Collected data entries

····················

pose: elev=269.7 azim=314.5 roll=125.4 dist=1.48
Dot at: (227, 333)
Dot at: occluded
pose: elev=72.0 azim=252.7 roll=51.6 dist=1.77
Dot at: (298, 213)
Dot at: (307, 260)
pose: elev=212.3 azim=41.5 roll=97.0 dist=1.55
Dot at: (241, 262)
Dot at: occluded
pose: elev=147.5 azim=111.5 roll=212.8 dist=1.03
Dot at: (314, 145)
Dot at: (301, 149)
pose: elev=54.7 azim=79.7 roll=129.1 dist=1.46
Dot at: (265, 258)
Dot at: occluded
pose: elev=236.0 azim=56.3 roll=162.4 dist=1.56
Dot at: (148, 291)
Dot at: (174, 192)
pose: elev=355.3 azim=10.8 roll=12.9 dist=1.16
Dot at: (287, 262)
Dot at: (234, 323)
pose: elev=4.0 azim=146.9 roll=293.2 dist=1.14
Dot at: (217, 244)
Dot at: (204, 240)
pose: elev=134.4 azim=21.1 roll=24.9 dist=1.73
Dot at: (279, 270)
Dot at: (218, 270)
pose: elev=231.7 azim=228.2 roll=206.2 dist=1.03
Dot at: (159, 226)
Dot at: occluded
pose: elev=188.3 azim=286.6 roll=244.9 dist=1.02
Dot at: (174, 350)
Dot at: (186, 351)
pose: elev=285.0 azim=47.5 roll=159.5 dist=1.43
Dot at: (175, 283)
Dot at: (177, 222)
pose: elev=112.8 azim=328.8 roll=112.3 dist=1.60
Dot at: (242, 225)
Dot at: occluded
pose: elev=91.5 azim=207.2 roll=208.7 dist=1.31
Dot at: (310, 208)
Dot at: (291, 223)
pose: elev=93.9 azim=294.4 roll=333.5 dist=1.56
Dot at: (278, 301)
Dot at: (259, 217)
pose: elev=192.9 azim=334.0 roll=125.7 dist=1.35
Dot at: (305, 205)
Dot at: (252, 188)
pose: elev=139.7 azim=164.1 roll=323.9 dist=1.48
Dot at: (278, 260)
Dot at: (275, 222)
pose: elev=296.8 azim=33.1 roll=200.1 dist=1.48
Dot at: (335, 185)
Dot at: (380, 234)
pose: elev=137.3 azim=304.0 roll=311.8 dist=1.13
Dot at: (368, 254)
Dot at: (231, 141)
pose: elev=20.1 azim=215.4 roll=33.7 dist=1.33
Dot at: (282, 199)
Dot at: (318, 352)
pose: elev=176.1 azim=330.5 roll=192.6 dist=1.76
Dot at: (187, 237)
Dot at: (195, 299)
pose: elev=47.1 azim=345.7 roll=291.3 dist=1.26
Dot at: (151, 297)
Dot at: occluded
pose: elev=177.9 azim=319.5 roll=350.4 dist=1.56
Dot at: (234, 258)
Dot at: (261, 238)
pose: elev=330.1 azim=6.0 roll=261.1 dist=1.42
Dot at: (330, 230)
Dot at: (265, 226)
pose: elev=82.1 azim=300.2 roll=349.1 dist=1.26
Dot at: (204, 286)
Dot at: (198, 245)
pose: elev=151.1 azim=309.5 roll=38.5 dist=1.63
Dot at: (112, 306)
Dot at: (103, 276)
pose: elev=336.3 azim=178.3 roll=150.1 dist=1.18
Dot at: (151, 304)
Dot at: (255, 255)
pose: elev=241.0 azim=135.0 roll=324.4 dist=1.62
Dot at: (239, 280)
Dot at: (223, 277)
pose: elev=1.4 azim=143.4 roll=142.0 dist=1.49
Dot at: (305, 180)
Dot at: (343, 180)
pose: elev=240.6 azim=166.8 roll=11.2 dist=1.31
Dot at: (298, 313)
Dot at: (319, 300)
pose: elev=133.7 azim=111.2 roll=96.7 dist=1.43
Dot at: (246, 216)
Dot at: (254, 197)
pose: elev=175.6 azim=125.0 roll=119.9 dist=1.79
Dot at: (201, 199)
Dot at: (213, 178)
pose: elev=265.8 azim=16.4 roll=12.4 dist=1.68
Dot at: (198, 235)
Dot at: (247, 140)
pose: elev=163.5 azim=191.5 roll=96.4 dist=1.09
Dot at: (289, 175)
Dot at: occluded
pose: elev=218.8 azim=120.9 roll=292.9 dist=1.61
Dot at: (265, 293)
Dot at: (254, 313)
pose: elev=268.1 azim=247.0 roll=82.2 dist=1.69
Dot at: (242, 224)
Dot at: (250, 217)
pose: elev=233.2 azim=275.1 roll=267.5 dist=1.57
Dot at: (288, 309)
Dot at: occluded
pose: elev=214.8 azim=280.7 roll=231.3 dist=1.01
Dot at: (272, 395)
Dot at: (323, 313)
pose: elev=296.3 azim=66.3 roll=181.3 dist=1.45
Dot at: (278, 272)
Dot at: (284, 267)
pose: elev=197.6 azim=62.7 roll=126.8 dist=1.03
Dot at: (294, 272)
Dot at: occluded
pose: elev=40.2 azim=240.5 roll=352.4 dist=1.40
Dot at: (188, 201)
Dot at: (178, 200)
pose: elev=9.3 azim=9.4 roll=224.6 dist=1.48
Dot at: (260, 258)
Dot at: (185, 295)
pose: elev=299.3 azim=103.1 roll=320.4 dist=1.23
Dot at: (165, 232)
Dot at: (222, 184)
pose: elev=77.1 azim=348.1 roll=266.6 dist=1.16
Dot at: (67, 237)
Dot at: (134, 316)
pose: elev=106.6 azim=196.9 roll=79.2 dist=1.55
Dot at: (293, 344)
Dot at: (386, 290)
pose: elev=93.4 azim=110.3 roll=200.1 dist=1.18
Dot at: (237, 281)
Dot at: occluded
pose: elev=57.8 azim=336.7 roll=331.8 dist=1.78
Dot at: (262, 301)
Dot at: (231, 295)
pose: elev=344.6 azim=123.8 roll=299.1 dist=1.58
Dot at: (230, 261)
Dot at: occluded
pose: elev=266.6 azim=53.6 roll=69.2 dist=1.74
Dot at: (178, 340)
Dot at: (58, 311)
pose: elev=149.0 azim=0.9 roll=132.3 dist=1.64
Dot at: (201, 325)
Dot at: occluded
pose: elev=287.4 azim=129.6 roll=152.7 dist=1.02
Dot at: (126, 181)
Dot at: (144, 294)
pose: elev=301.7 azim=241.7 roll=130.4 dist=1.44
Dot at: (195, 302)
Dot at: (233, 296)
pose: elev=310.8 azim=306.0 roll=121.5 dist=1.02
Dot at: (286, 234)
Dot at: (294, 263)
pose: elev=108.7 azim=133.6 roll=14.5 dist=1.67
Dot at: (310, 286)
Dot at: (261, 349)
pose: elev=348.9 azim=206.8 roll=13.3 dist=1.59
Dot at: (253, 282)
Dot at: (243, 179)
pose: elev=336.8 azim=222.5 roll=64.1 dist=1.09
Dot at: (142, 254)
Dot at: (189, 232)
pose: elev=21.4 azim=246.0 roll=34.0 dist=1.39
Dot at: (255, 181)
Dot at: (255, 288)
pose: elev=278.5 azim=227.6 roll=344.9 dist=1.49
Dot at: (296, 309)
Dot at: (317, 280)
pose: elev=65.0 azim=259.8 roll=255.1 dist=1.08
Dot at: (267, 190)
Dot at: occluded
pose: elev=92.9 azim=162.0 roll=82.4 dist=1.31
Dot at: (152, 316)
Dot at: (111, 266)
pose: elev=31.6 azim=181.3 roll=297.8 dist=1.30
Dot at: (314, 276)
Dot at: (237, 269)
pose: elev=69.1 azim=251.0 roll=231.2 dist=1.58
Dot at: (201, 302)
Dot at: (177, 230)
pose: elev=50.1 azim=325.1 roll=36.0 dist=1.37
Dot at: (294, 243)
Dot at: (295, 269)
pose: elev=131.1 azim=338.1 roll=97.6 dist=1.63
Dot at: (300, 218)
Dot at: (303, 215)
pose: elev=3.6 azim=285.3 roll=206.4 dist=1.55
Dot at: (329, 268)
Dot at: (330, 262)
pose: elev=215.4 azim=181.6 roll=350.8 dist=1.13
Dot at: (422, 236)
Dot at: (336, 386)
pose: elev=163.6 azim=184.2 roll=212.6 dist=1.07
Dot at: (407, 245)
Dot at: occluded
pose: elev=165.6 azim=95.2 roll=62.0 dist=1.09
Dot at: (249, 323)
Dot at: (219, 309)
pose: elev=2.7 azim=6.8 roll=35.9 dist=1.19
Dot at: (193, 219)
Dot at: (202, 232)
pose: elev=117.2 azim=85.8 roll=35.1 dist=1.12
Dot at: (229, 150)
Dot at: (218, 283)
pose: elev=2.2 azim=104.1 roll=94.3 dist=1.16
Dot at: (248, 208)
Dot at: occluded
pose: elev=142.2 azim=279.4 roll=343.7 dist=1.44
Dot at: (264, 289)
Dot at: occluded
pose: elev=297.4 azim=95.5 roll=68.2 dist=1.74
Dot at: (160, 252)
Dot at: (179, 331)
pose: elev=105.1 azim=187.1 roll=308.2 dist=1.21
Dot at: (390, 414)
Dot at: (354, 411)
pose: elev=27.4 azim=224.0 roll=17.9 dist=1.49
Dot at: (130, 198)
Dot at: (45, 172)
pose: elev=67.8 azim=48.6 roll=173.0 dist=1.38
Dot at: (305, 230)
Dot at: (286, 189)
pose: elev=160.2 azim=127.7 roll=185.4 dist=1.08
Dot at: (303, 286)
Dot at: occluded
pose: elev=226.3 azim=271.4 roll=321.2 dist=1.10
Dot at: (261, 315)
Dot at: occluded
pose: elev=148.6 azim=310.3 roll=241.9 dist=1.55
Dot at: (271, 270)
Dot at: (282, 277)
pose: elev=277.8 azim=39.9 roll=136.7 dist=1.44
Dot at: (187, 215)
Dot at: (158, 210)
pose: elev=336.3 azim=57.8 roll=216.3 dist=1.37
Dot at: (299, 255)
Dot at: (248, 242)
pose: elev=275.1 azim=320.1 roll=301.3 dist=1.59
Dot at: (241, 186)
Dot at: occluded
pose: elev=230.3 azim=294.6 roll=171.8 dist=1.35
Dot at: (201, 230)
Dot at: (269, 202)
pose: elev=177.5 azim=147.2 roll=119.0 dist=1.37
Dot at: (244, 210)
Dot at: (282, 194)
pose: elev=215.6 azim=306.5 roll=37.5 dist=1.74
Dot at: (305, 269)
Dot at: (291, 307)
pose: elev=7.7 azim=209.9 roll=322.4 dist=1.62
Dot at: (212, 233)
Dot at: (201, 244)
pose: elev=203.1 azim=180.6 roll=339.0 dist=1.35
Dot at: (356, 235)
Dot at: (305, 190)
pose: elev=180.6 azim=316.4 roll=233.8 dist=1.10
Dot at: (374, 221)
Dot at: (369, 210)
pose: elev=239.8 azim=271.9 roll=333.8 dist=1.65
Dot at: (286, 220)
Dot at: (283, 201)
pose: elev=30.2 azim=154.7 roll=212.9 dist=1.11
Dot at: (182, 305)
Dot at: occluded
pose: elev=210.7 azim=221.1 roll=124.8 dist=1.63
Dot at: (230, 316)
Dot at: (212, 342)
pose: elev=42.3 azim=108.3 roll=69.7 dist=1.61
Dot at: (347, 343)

····················

> [SET EXERCISE]: Copy the material above again verbatim, from its first line through the line containing "Dot at: (177, 222)", with both ends included.

> [TASK OUTPUT]:
pose: elev=269.7 azim=314.5 roll=125.4 dist=1.48
Dot at: (227, 333)
Dot at: occluded
pose: elev=72.0 azim=252.7 roll=51.6 dist=1.77
Dot at: (298, 213)
Dot at: (307, 260)
pose: elev=212.3 azim=41.5 roll=97.0 dist=1.55
Dot at: (241, 262)
Dot at: occluded
pose: elev=147.5 azim=111.5 roll=212.8 dist=1.03
Dot at: (314, 145)
Dot at: (301, 149)
pose: elev=54.7 azim=79.7 roll=129.1 dist=1.46
Dot at: (265, 258)
Dot at: occluded
pose: elev=236.0 azim=56.3 roll=162.4 dist=1.56
Dot at: (148, 291)
Dot at: (174, 192)
pose: elev=355.3 azim=10.8 roll=12.9 dist=1.16
Dot at: (287, 262)
Dot at: (234, 323)
pose: elev=4.0 azim=146.9 roll=293.2 dist=1.14
Dot at: (217, 244)
Dot at: (204, 240)
pose: elev=134.4 azim=21.1 roll=24.9 dist=1.73
Dot at: (279, 270)
Dot at: (218, 270)
pose: elev=231.7 azim=228.2 roll=206.2 dist=1.03
Dot at: (159, 226)
Dot at: occluded
pose: elev=188.3 azim=286.6 roll=244.9 dist=1.02
Dot at: (174, 350)
Dot at: (186, 351)
pose: elev=285.0 azim=47.5 roll=159.5 dist=1.43
Dot at: (175, 283)
Dot at: (177, 222)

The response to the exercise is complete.